If you have loaded a program, made a query, and the interpreter seems to take forever to respond, you have probably made a mistake somewhere which makes the program left recursive (it is "looping"). This happens to everyone--don't panic!
If you suspect that the interpreter may be stuck in an infinite loop, send the interrupt signal C-c C-c to the shell.
The interrupt signal is in fact C-c--this is what you would use if you ran SICStus from a Unix shell. However, Emacs already uses C-c for other purposes, so to be able to address the Unix process, you prefix the signal. The prefix that does this is also C-c--this is why you have to type C-c twice.

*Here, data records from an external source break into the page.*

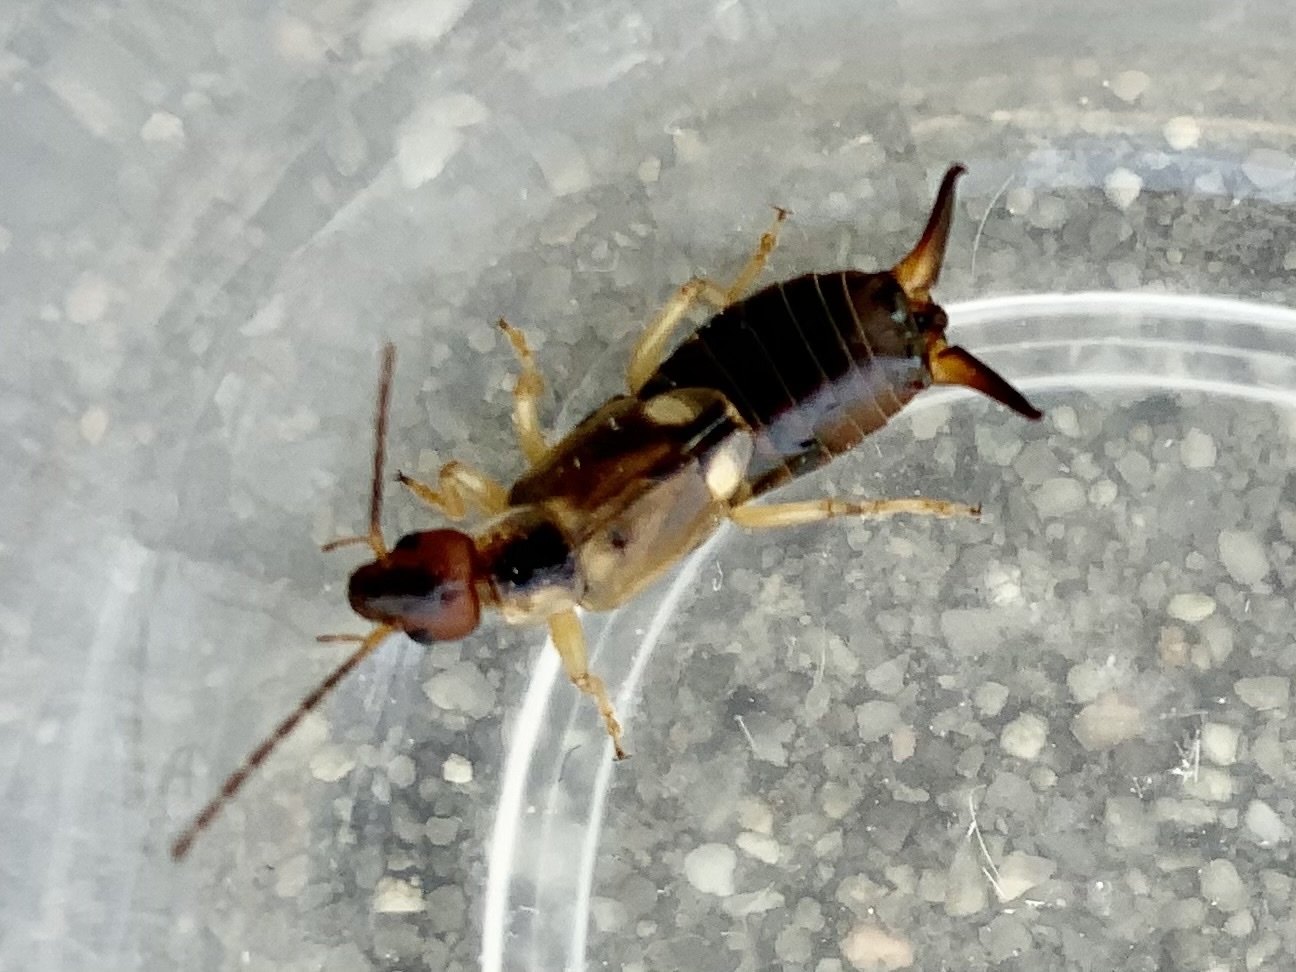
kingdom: Animalia
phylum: Arthropoda
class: Insecta
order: Dermaptera
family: Forficulidae
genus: Forficula
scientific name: Forficula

Prolog interruption (h for help)?You have several options at this point (you can see them all by typing h). If it is obvious what the problem with the code is, ABORT the current goal by typing a. This terminates the query, and the returns
| ?-. If for some reason you would want to exit the interpreter completely, type e instead.
If nothing was wrong and the query was simply taking a long time to process, type c for continue, or if you are not sure, start tracing by typing t (there are a few more options: BREAKING and DEBUGGING, which are handy when you become more adept at debugging programs--see Tracing and Debugging. When you trace, the interpreter shows the current goal, followed by the prompt ?. There are a number of commands you can type at this prompt (see Tracing and Debugging. for the details). The basic ones are carriage return, which shows the next goal, a which aborts the query, and n which switches tracing off and continues the execution.
If you suspect that the interpreter is stuck in an infinite loop, interrupt the execution as soon as possible! While Prolog is still trying to execute the left-recursive procedure, it uses up the machine's resources very rapidly, and the other people who are logged on to the same machine will have their processes slowed down.